Dans le tumulte d’informations, parfois fausses ou contradictoires, en matière d’alimentation, comment vous faites-vous entendre, en tant que chercheuse, sur la scène publique ?

C’est une bonne question qui peut se poser dans beaucoup de domaines scientifiques, comme cela s’est vu, ces dernières années, avec des avis sur le Covid donnés à tout bout de champ par des non-spécialistes. C’est d’autant plus vrai dans le domaine de la nutrition et de la santé, où tout le monde se saisit du sujet ; puisque nous mangeons tous, nous sommes tous concernés. De nos jours, avec les réseaux sociaux, le risque est que toutes les voix soient mises sur le même plan. On le voit fréquemment quand on est invité dans les médias. On se prête volontiers au jeu, car c’est un bon moyen de faire passer les bons messages face à un budget de communication en santé publique assez maigre. Sur des plateaux télévisés, par exemple, notre avis est parfois mis sur le même plan que celui d’un citoyen non spécialiste, d’un industriel, ou de quelqu’un qui a créé une start-up pour vendre tel ou tel produit. Il n’y a rien de mal à entendre plusieurs sons de cloches, au contraire, mais le problème se situe dans le nivelage de l’information, car nous n’avons pas tous le même niveau d’expertise sur ces sujets.

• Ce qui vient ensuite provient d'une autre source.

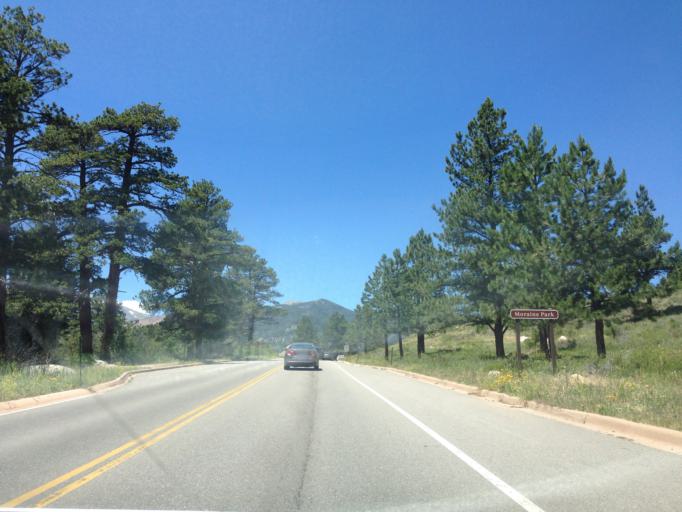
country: US
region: Colorado
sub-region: Larimer County
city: Estes Park
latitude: 40.3515
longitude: -105.5791
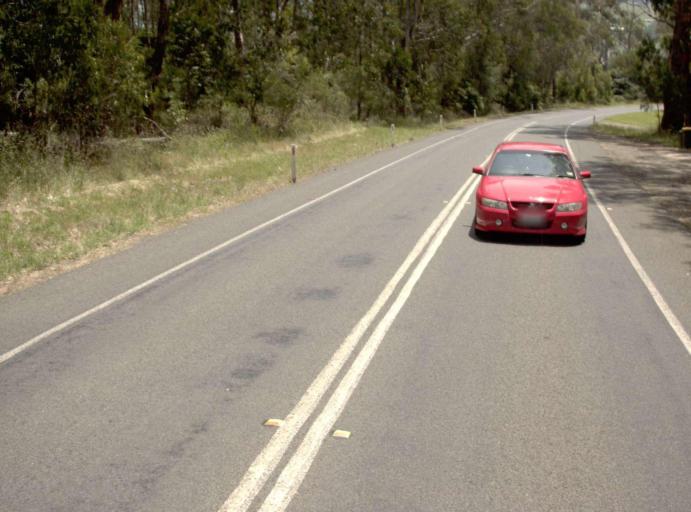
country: AU
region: Victoria
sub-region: Latrobe
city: Traralgon
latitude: -38.3787
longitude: 146.7552
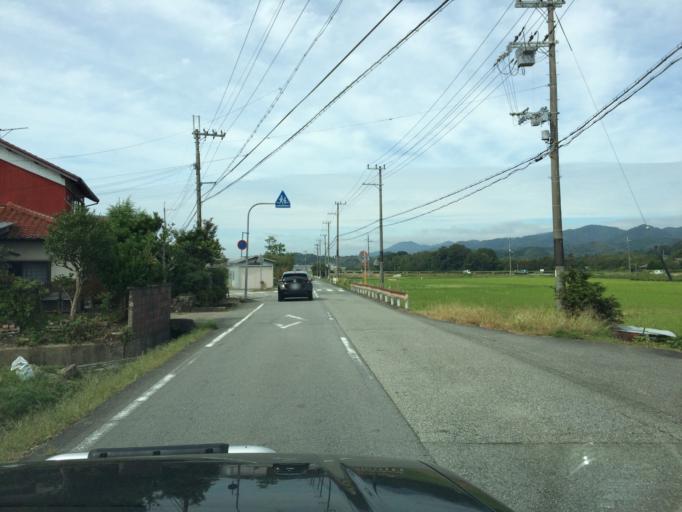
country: JP
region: Hyogo
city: Sasayama
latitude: 35.0692
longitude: 135.2701
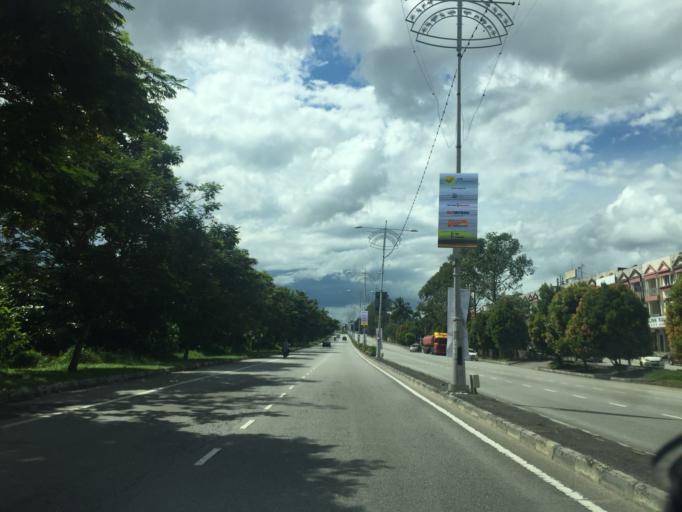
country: MY
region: Negeri Sembilan
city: Seremban
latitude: 2.7222
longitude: 101.9326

On essaie donc de rester toujours sur une ligne scientifique, de ne pas tomber dans le manichéen, avec un discours très pesé qui dit clairement ce que l’on sait et ce que l’on ignore encore.

Avez-vous rencontré d’autres difficultés particulières tout au long de votre parcours ?

L’une des difficultés majeures réside dans l’obtention de financements en recherche publique, mais cela n’est pas propre à notre domaine. L’autre problème important, un peu plus spécifique au type de travail que nous effectuons, c’est la pression que nous subissons de la part de l’industrie agroalimentaire et des détracteurs. Quand on a proposé le Nutri-score, il s’est produit une levée de boucliers et, à l’époque, certains industriels ont même tenté de faire interdire nos travaux de recherche en écrivant aux ministères… Ce sont des pressions qui se retrouvent dès que l’on souhaite faire passer la santé publique devant les intérêts économiques de grandes entreprises… Dont l’intensité du lobbying anti-Nutri-score est inversement proportionnelle à la qualité nutritionnelle de leur portefeuille de produits. C’est ce qui me motive encore plus. Mais cela vient donc avec la contrainte, pour nous, de ne fonctionner qu’avec des financements publics pour éviter des situations de conflit d’intérêts.

Propos recueillis par William Rowe-Pirra. Tous droits réservés, Collège de France, 2023.

** Génotoxicité : une substance est dite génotoxique lorsqu’elle peut compromettre l’intégrité physique ou la fonctionnalité du matériel génétique (ADN) dans les cellules.